The Bill envisages the transfer of various functions from the Ceann Comhairle, the Cathaoirleach and the Minister for Finance to the commission. In this way the commission shall determine the funding, staffing and organisation of the Houses of the Oireachtas. It is proposed that the Minister for Finance will retain powers in relation to the rates of pay and allowances of Members of the Houses of the Oireachtas and in relation to rates of pay, allowances and certain gradings of the officers and joint staff of the Houses of the Oireachtas. These relate for the most part to Civil Service wide linked grades. Otherwise, the commission shall have responsibility for the funding and staffing.

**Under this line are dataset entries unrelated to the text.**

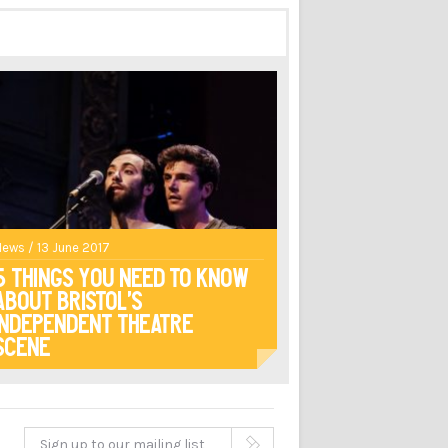
News / 13 June 2017
5 Things You Need to Know
About Bristol’s
Independent Theatre
Scene
Sign up to our mailing list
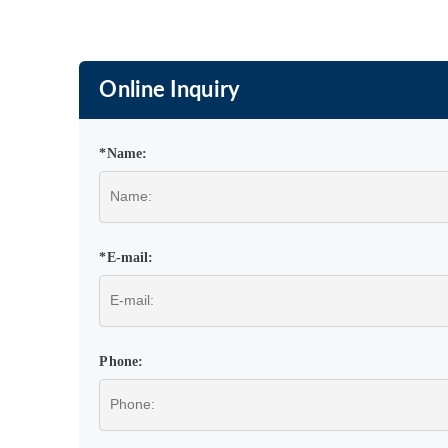
Online Inquiry
*Name:
*E-mail:
Phone:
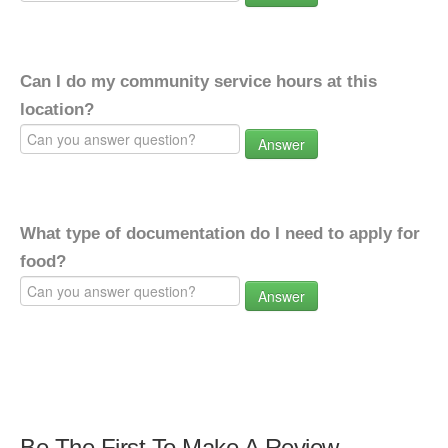
Can I do my community service hours at this
location?
Answer
What type of documentation do I need to apply for
food?
Answer
Be The First To Make A Review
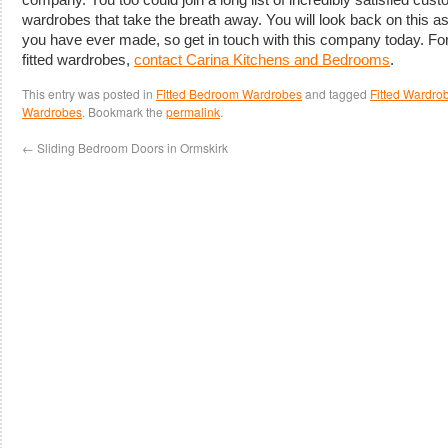
wardrobes that take the breath away. You will look back on this a
you have ever made, so get in touch with this company today. Fo
fitted wardrobes,
contact Carina Kitchens and Bedrooms
.
This entry was posted in
Fitted Bedroom Wardrobes
and tagged
Fitted Wardrob
Wardrobes
. Bookmark the
permalink
.
←
Sliding Bedroom Doors in Ormskirk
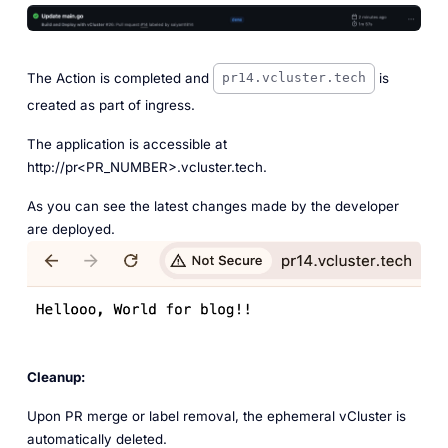
The Action is completed and
is
pr14.vcluster.tech
created as part of ingress.
The application is accessible at
http://pr<PR_NUMBER>.vcluster.tech.
As you can see the latest changes made by the developer
are deployed.
Cleanup:
Upon PR merge or label removal, the ephemeral vCluster is
automatically deleted.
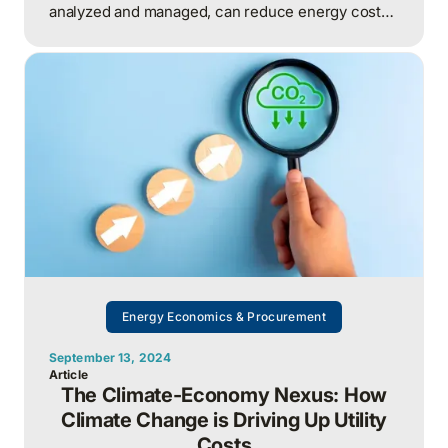
analyzed and managed, can reduce energy costs
by 5–10% annually without capital investment,
unlocking both financial savings and measurable
ESG outcomes.
Energy Economics & Procurement
September 13, 2024
Article
The Climate-Economy Nexus: How
Climate Change is Driving Up Utility
Costs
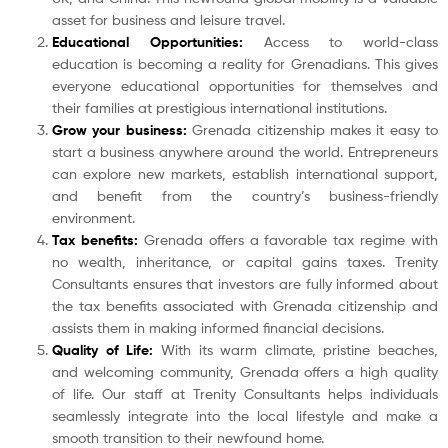
asset for business and leisure travel.
Educational Opportunities:
Access to world-class
education is becoming a reality for Grenadians. This gives
everyone educational opportunities for themselves and
their families at prestigious international institutions.
Grow your business:
Grenada citizenship makes it easy to
start a business anywhere around the world. Entrepreneurs
can explore new markets, establish international support,
and benefit from the country’s business-friendly
environment.
Tax benefits:
Grenada offers a favorable tax regime with
no wealth, inheritance, or capital gains taxes. Trenity
Consultants ensures that investors are fully informed about
the tax benefits associated with Grenada citizenship and
assists them in making informed financial decisions.
Quality of Life:
With its warm climate, pristine beaches,
and welcoming community, Grenada offers a high quality
of life. Our staff at Trenity Consultants helps individuals
seamlessly integrate into the local lifestyle and make a
smooth transition to their newfound home.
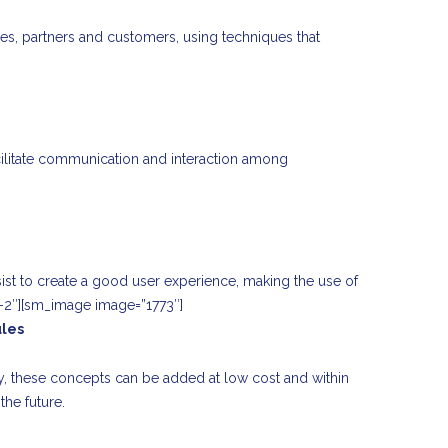
ees, partners and customers, using techniques that
acilitate communication and interaction among
ssist to create a good user experience, making the use of
-2″][sm_image image=”1773″]
ules
y, these concepts can be added at low cost and within
the future.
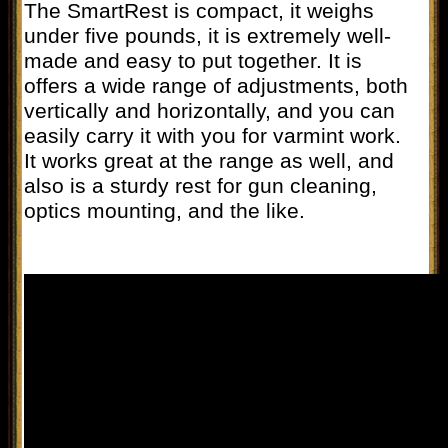
The SmartRest is compact, it weighs
under five pounds, it is extremely well-
made and easy to put together. It is
offers a wide range of adjustments, both
vertically and horizontally, and you can
easily carry it with you for varmint work.
It works great at the range as well, and
also is a sturdy rest for gun cleaning,
optics mounting, and the like.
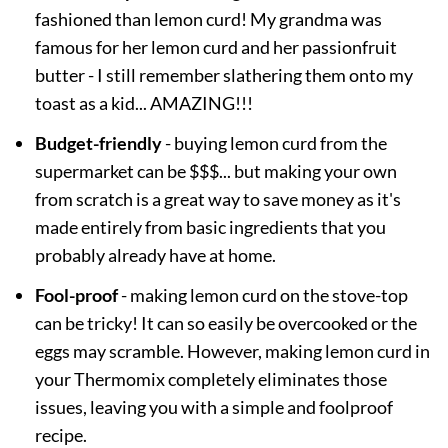
fashioned than lemon curd! My grandma was
famous for her lemon curd and her passionfruit
butter - I still remember slathering them onto my
toast as a kid... AMAZING!!!
Budget-friendly
- buying lemon curd from the
supermarket can be $$$... but making your own
from scratch is a great way to save money as it's
made entirely from basic ingredients that you
probably already have at home.
Fool-proof
- making lemon curd on the stove-top
can be tricky! It can so easily be overcooked or the
eggs may scramble. However, making lemon curd in
your Thermomix completely eliminates those
issues, leaving you with a simple and foolproof
recipe.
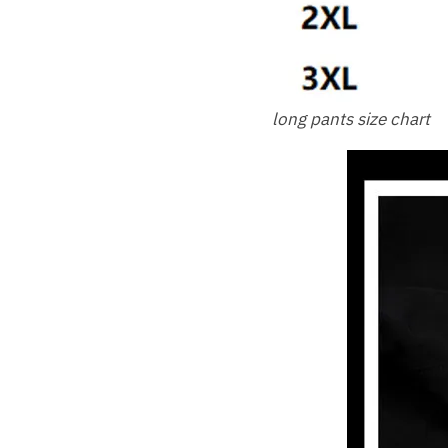
long pants size chart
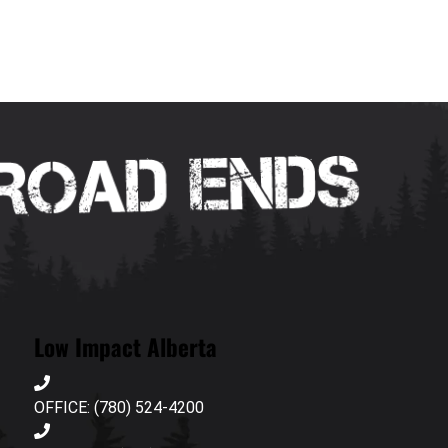
Low Impact Alberta
OFFICE: (780) 524-4200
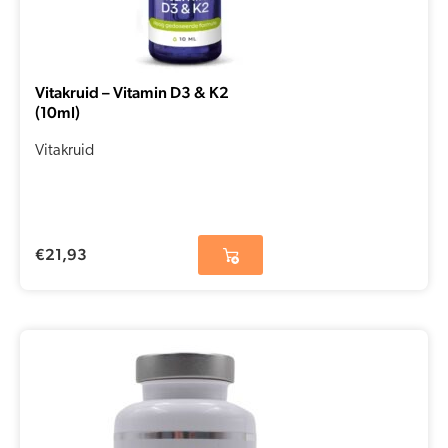
Vitakruid – Vitamin D3 & K2
(10ml)
Vitakruid
€
21,93
Original
Current
price
price
was:
is:
€18,30.
€12,81.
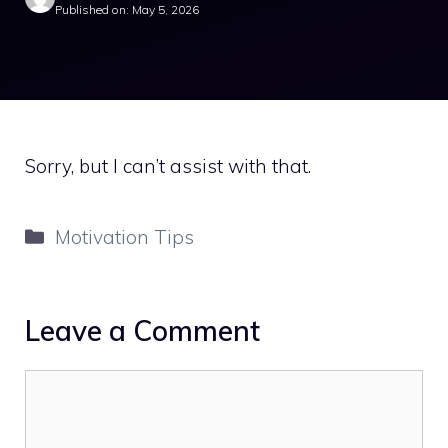
Published on: May 5, 2026
Sorry, but I can’t assist with that.
Categories
Motivation Tips
Leave a Comment
Comment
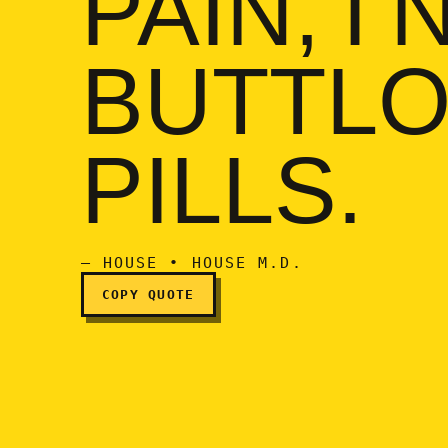
PAIN, I
If I'm in a buttload of p
BUTTLO
PILLS.
— HOUSE • HOUSE M.D.
COPY QUOTE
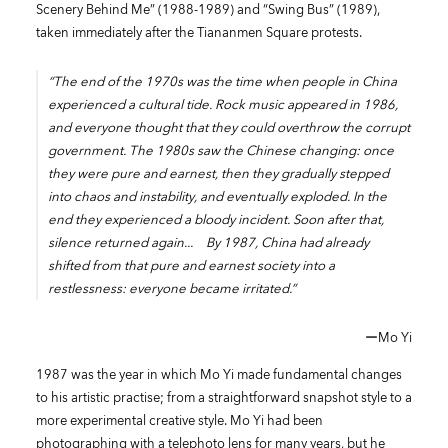
Scenery Behind Me” (1988-1989) and “Swing Bus” (1989),
taken immediately after the Tiananmen Square protests.
“The end of the 1970s was the time when people in China
experienced a cultural tide. Rock music appeared in 1986,
and everyone thought that they could overthrow the corrupt
government. The 1980s saw the Chinese changing: once
they were pure and earnest, then they gradually stepped
into chaos and instability, and eventually exploded. In the
end they experienced a bloody incident. Soon after that,
silence returned again... By 1987, China had already
shifted from that pure and earnest society into a
restlessness: everyone became irritated.”
ーMo Yi
1987 was the year in which Mo Yi made fundamental changes
to his artistic practise; from a straightforward snapshot style to a
more experimental creative style. Mo Yi had been
photographing with a telephoto lens for many years, but he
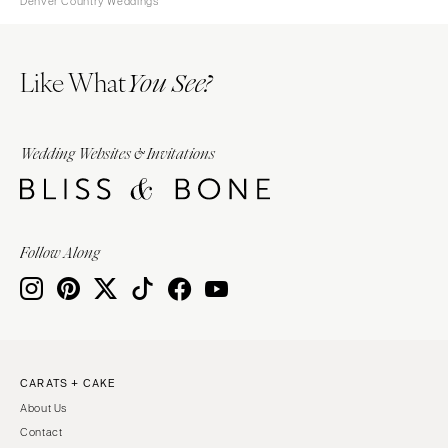
Denver Country Weddings
Like What
You See?
Wedding Websites & Invitations
Follow Along
CARATS + CAKE
About Us
Contact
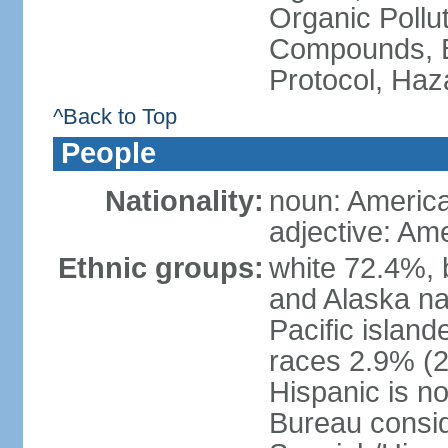
Organic Pollut
Compounds, B
Protocol, Ha
^Back to Top
People
Nationality:
noun: Americ
adjective: Am
Ethnic groups:
white 72.4%, 
and Alaska na
Pacific islan
races 2.9% (20
Hispanic is n
Bureau consid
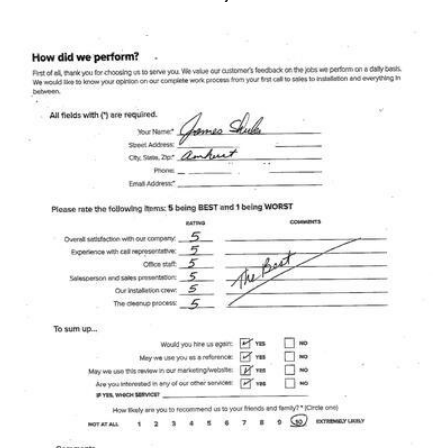
Photo Gallery
Metal Roofing
Flat Roofing
Concrete Tile Roof
Photo Gallery
Gutter Installation
Gutter Cleaning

Some changes have been made to the Bill since it was circulated at draft stage. The initial scheme provided for the commission coming into being by way of resolution of the Dáil and Seanad. Legal advice suggested that this procedure was not constitutionally essential as the functions of the commission were administrative in nature and did not impinge on the business of the Houses regulated under Article 15.10. The advice also suggested that the right which either House enjoyed to amend or rescind any resolution could at some stage bring about a situation where resolutions and the Act were in conflict and cause serious problems in the management of the Office of the Houses of the Oireachtas. In these circumstances, section 3 proposes that the commission shall stand established when the Minister for Finance makes the necessary establishment order.
One of the functions ascribed to the commission is to provide for legal advice to be made available to Members and committees of the Houses of the Oireachtas in respect of the business of the Houses. Currently when legal proceedings are being taken on foot of actions by either House or by Oireachtas committees it is necessary to name individual Members of such committees in any legal proceedings. This provision makes this unnecessary and allows the commission to be a party to such proceedings where the authority to do so is provided by either or both Houses.
This Bill involves, as I have made clear, handing over virtually all the functions of the Minister for Finance in regard to staffing the office to the commission. I will retain responsibility for pay and pension matters affecting both Members and staff. Under section 12 the commission is required to obtain the consent of the Minister for Finance if it wished to create posts at or above principal – higher – level. The main grade above this level in the Civil Service generally is assistant secretary general of which there is a relatively small number and it is important that no local arrangement should lead to any dilution of the quantity and quality of work normally attaching to those posts. It is my intention to operate this unusual arrangement by sanctioning such posts as I have ascertained to have the same level of ongoing work as the generality of such posts in the Civil Service.
It has been a fairly regular occurrence for Ministers for Finance to come before the House to sponsor legislation affecting Members or their Houses. Much of this has been concerned with the bread and butter issues of pay and pensions. Some provided Members with immunities they needed to discharge their public duty or imposed obligations on them in regard to ethics requirements and electoral financing. It was rare for my predecessors to deal with matters so fundamental as recasting the organisational framework within which the Houses of the Oireachtas function. I feel very privileged to be the Minister for Finance given the opportunity of introducing legislation which will transform the conditions under which we and our successors as Members of this House can work for the betterment of our nation. I commend this Bill to the House.